Framing is all about explaining things to our kids, helping them spot what God is doing and where he is in our every day lives. This might feel hard to see at the moment, but God is at work.

  • How can you create a safe space for your children to ask questions about what’s happening? Children may not want to add any more to a difficult situation, so do tell them it’s OK for them to talk to you, even if it’s going to make for a difficult conversation. It’s important that they are able to get the information and answers they need to make sense of what’s happening. How you do that will depend on your child: you may find they just ask questions naturally, but they may need permission to ask anything, or might find something like a box to post their questions in helpful.  You may need to find creative ways to encourage conversations such as the side by side car journey chat that works so well with teens.
  • Your children may ask questions that are difficult to answer! Parenting for Faith has a ‘questions tool’ to help you answer any tricky question well.
  • Explore Bible stories together. The Bible is full of stories of people who had tough times and had to make big changes: Peter, Mary, Ruth, David or Abraham for example. You could read these stories with your children, stopping to talk about them. How do you think the characters felt when that happened: how did Peter find calm in the middle of the storm? What do you think God was doing when Ruth had to leave her home? What do you think God was feeling when he saw how sad Sarah was because she couldn’t have a baby? What was God doing when Mary and Joseph had nowhere to stay? When you read the Bible like this it can help children recognise that God knows what they are going through and is present and active in their lives too.
  • Read the psalms. Many of the psalms were written in response to crisis, fear, injustice and hopelessness. You might want to explore some of these with your children, for example, Psalm 10, 130, 20, 77, 13 or 40.

Chat and catch

Chat and catch is simply enabling our children to talk to God about anything and to ‘catch’ from God whatever he wants to say. It gives them a safe space to chat to God about what is happening, about their fears or questions or just how they are feeling, and then catch his love and wisdom back without our being in the middle of that conversation.

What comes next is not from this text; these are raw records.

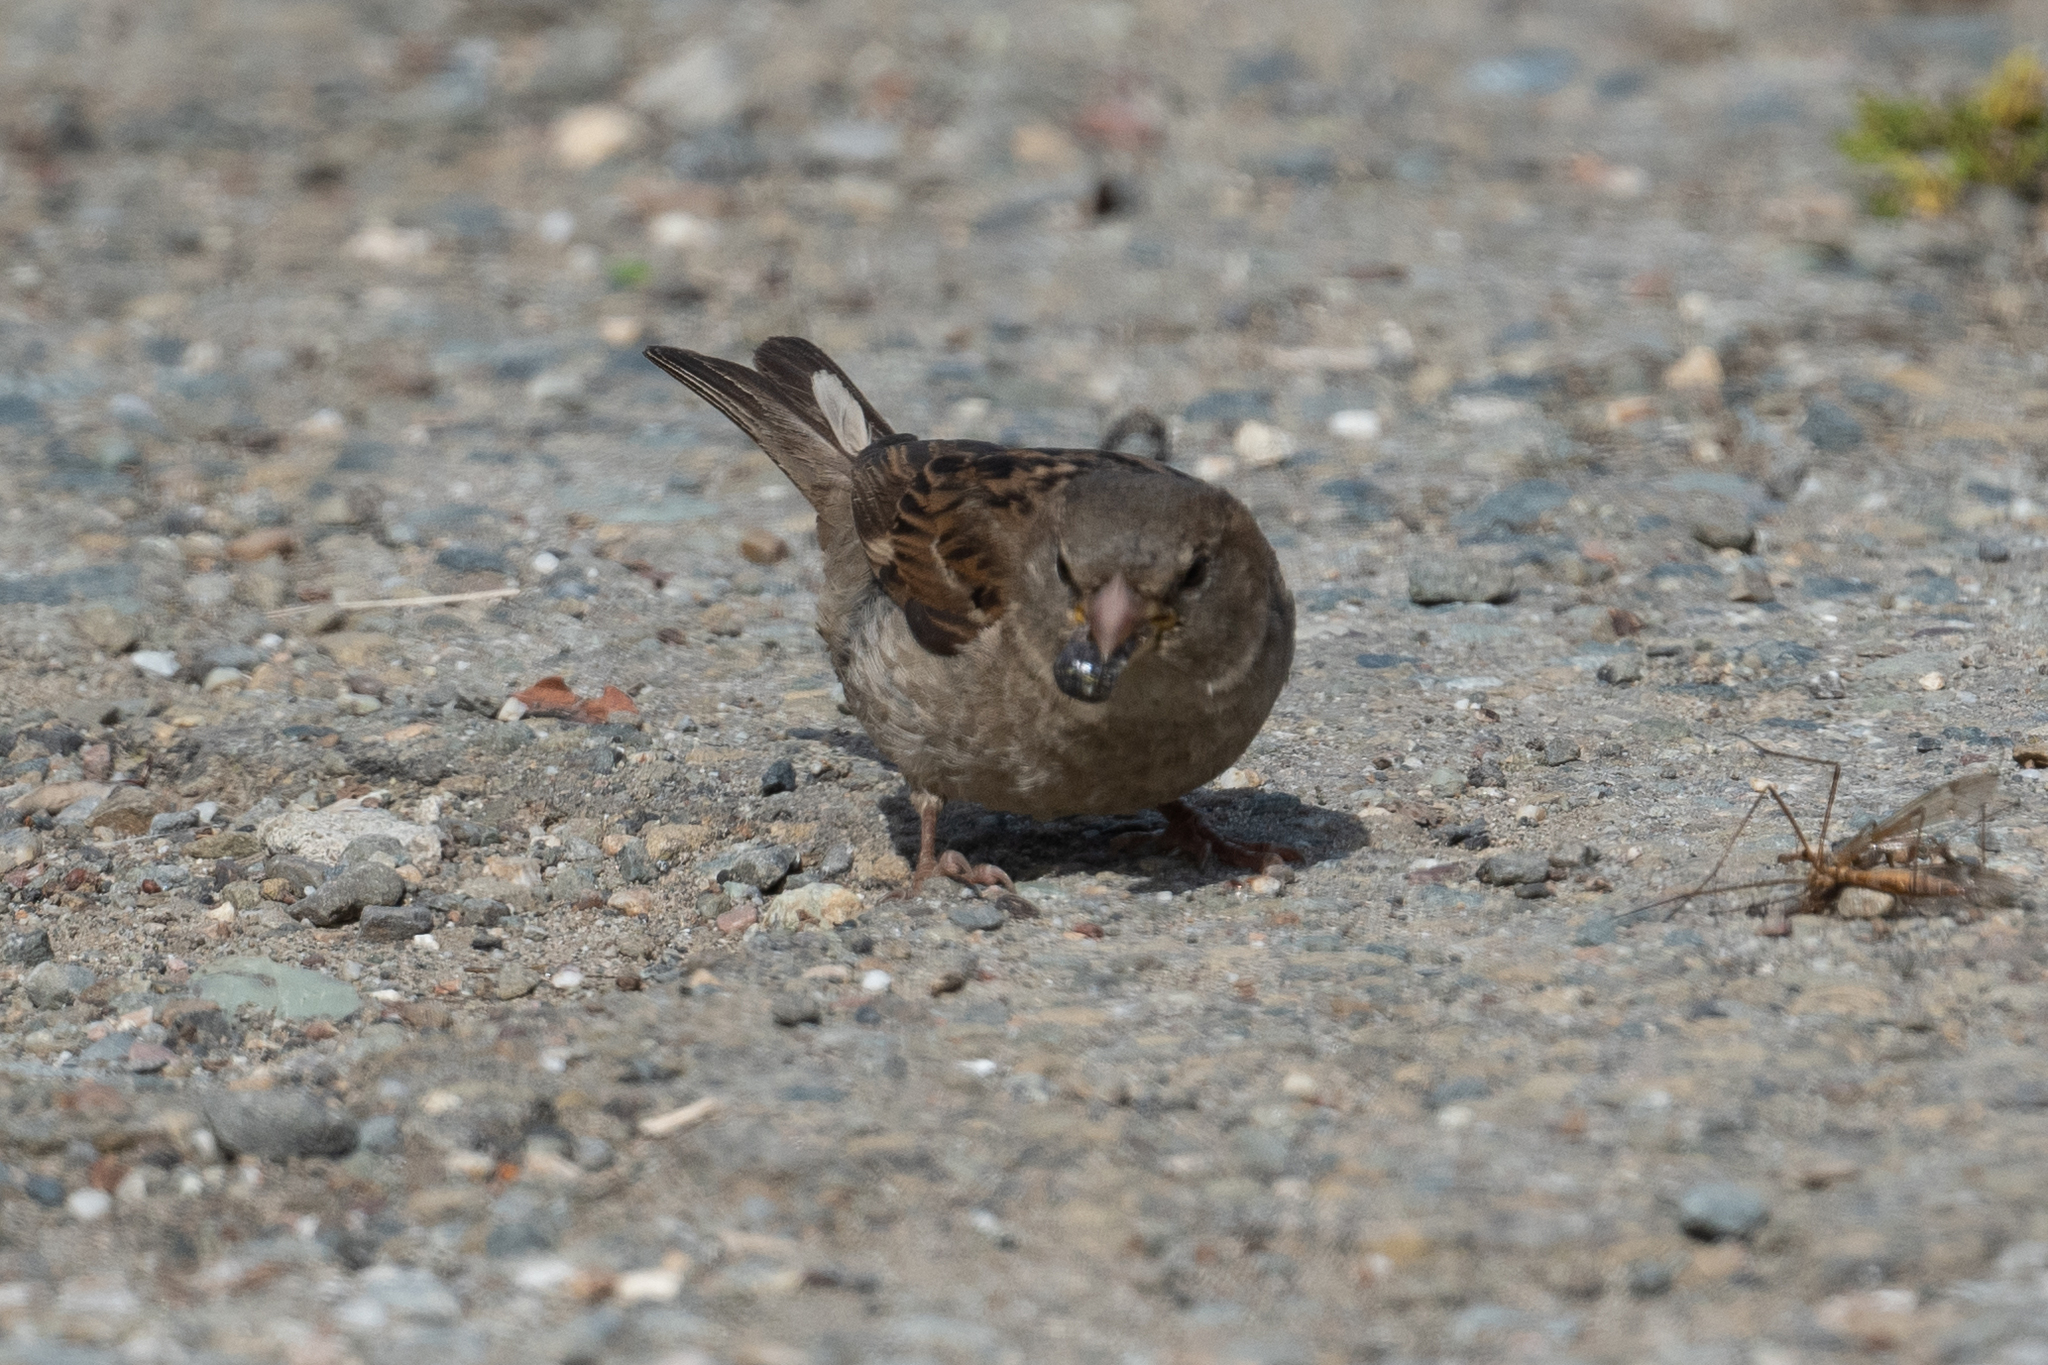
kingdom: Animalia
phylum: Chordata
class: Aves
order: Passeriformes
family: Passeridae
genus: Passer
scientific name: Passer domesticus
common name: House sparrow
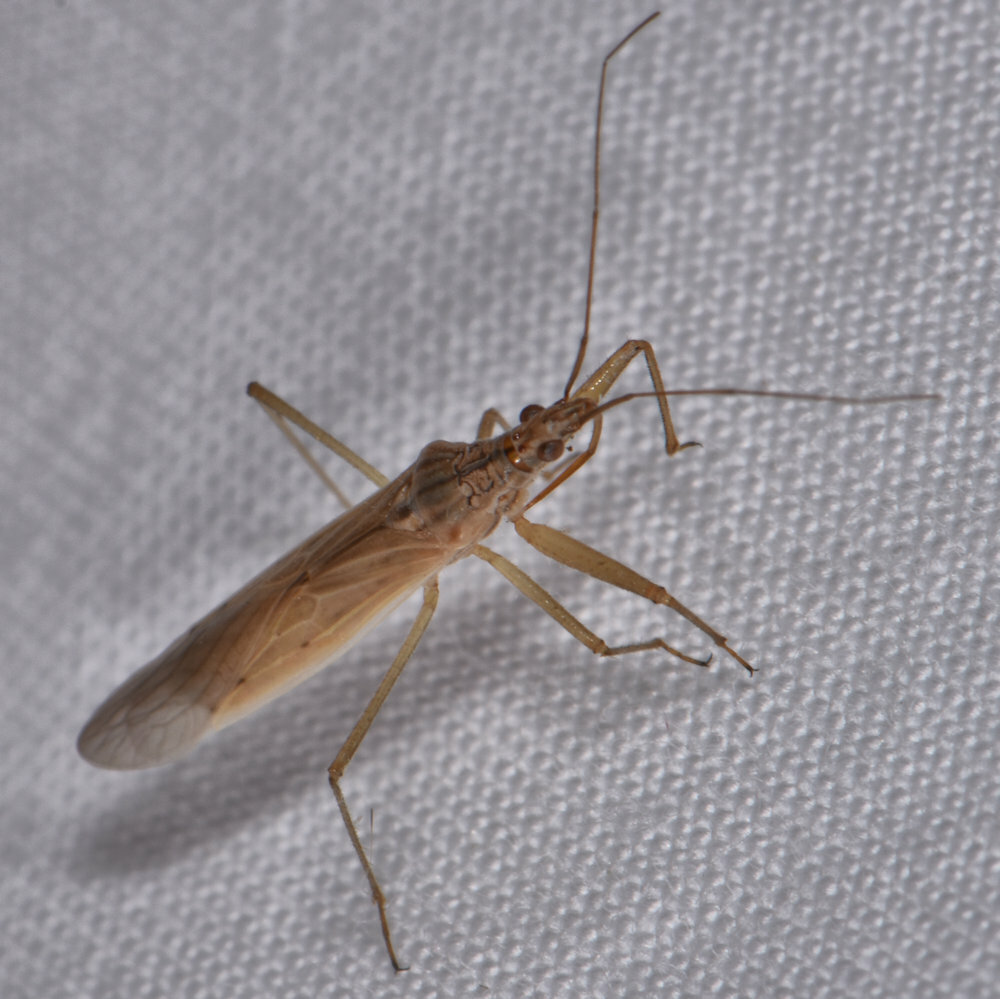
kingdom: Animalia
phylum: Arthropoda
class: Insecta
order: Hemiptera
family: Nabidae
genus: Nabis
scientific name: Nabis capsiformis
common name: Pale damsel bug
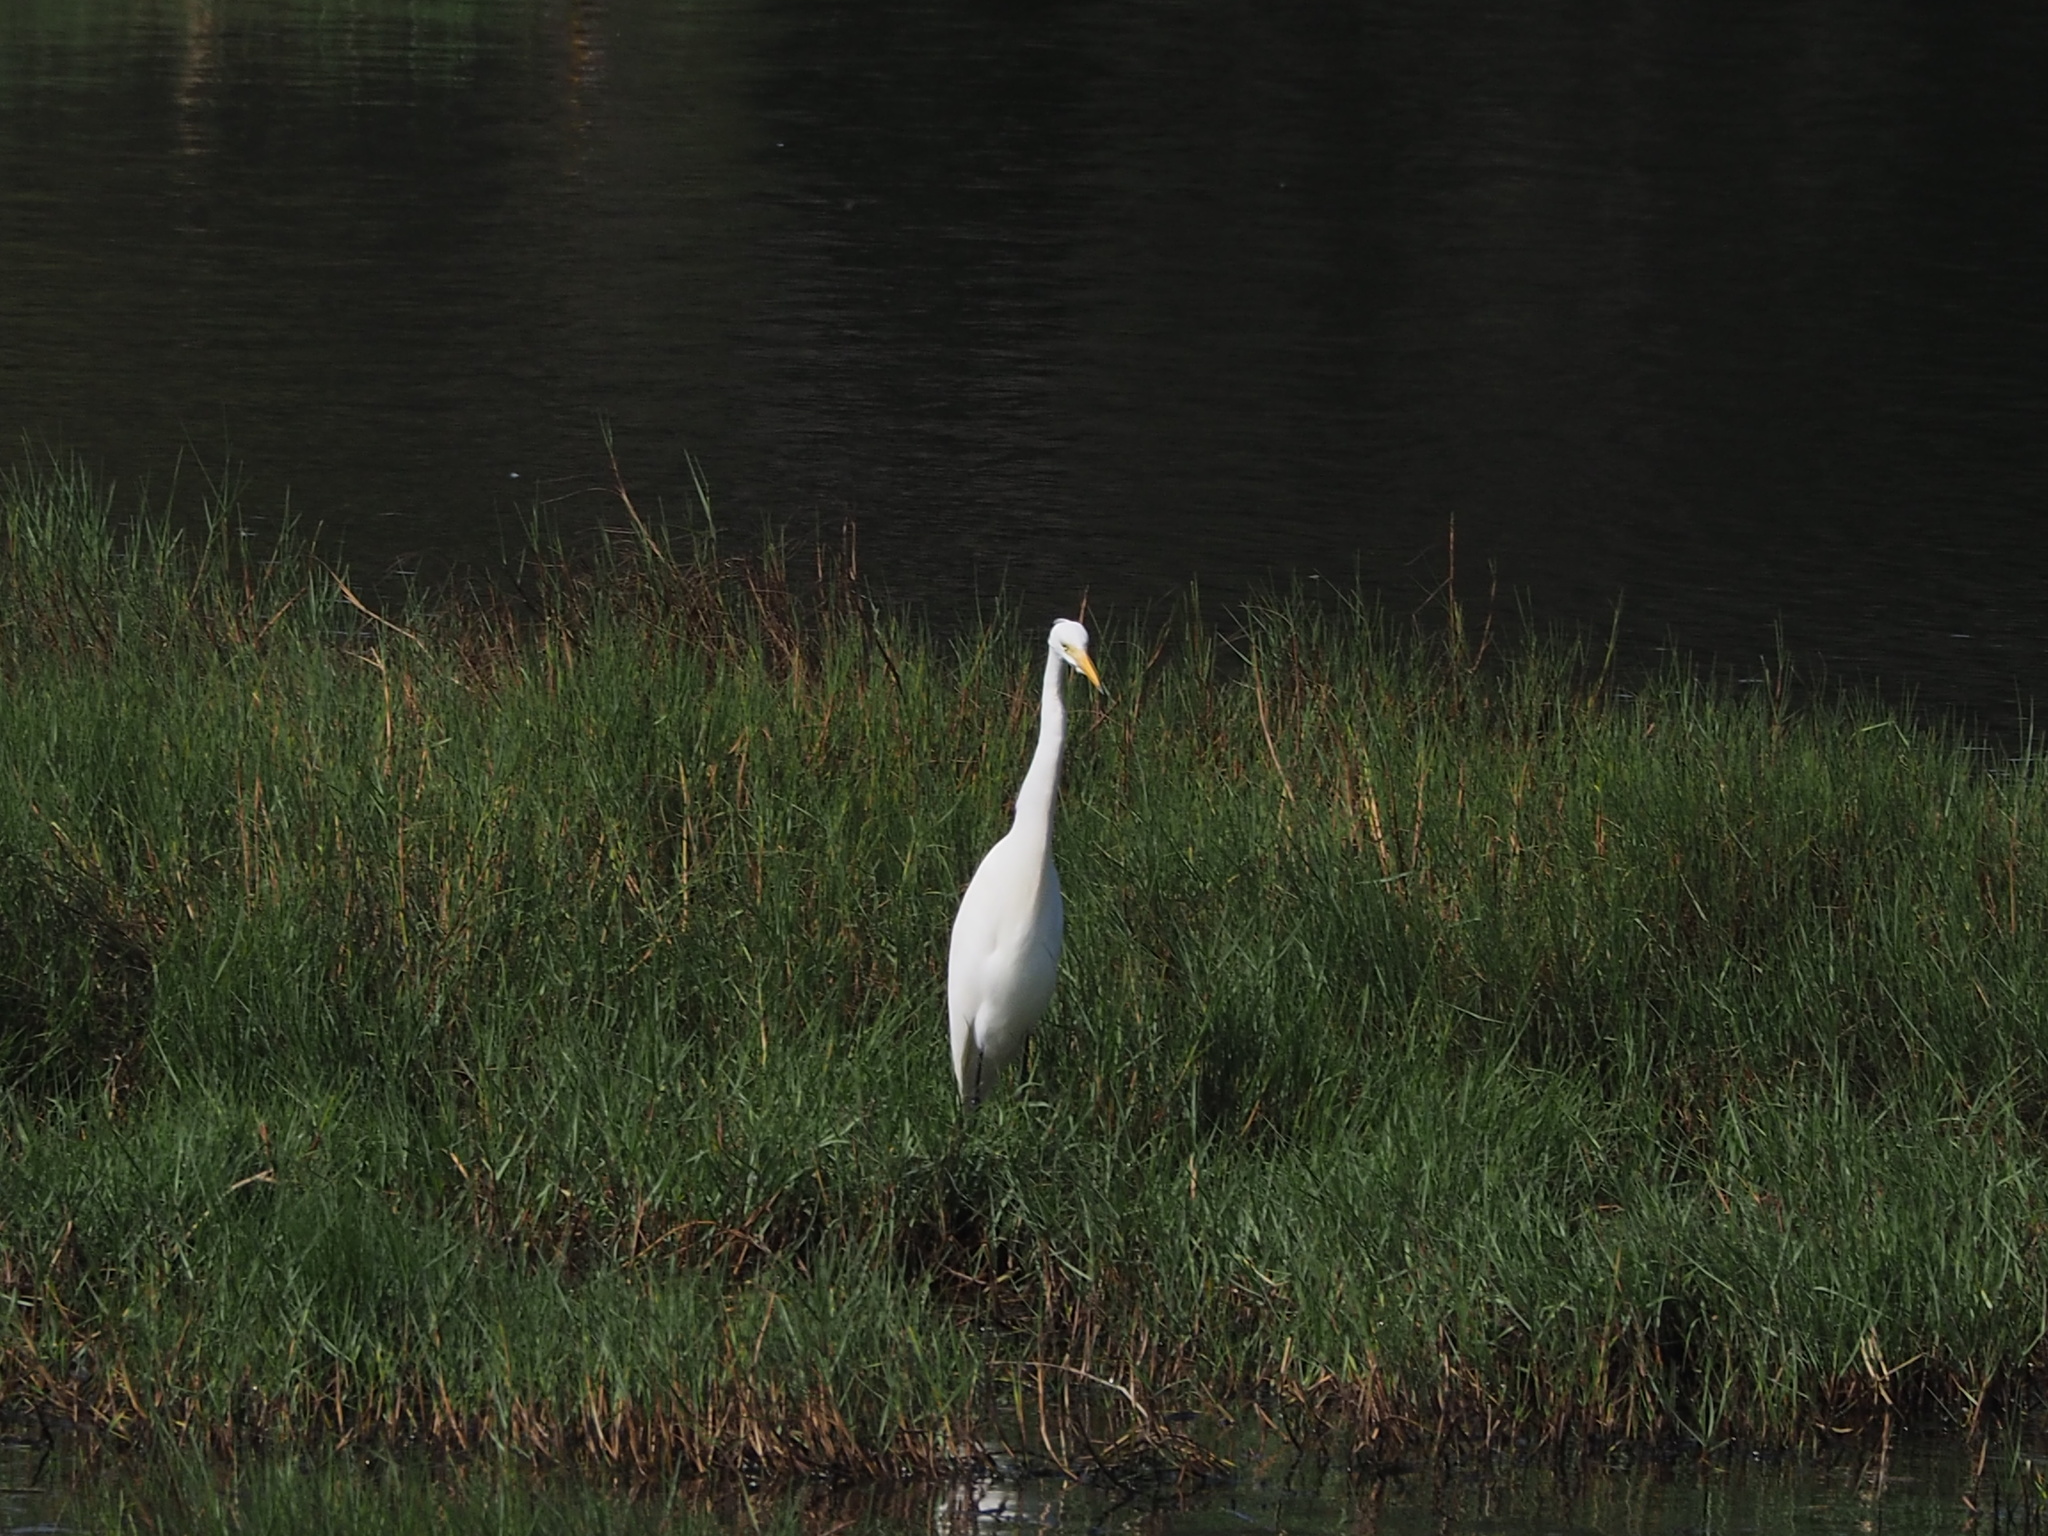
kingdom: Animalia
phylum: Chordata
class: Aves
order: Pelecaniformes
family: Ardeidae
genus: Egretta
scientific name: Egretta intermedia
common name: Intermediate egret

  • Encourage your children to chat to God, telling them that we can chat to God about anything, big or little, happy or sad. I sometimes say to children that if it’s important to me, then it’s important to God and he wants to hear it. Remind them that God can and will speak to them directly. Remember, you don’t need to know what God says back: your child might choose to tell you, or they might not and that’s fine.
  • Sometimes children struggle to connect to God, in which case you might want to try a simple method of prayer ministry to help them. It’s taught in session 7 of the course  which is free to download and/or view; you will need to create a website account to see it but that’s very quick and easy.

You are in a really hard place at the moment. But do remember that you aren’t alone. God has promised to be with you always and he has placed people around you to support and encourage you. You can do this season, and do it well!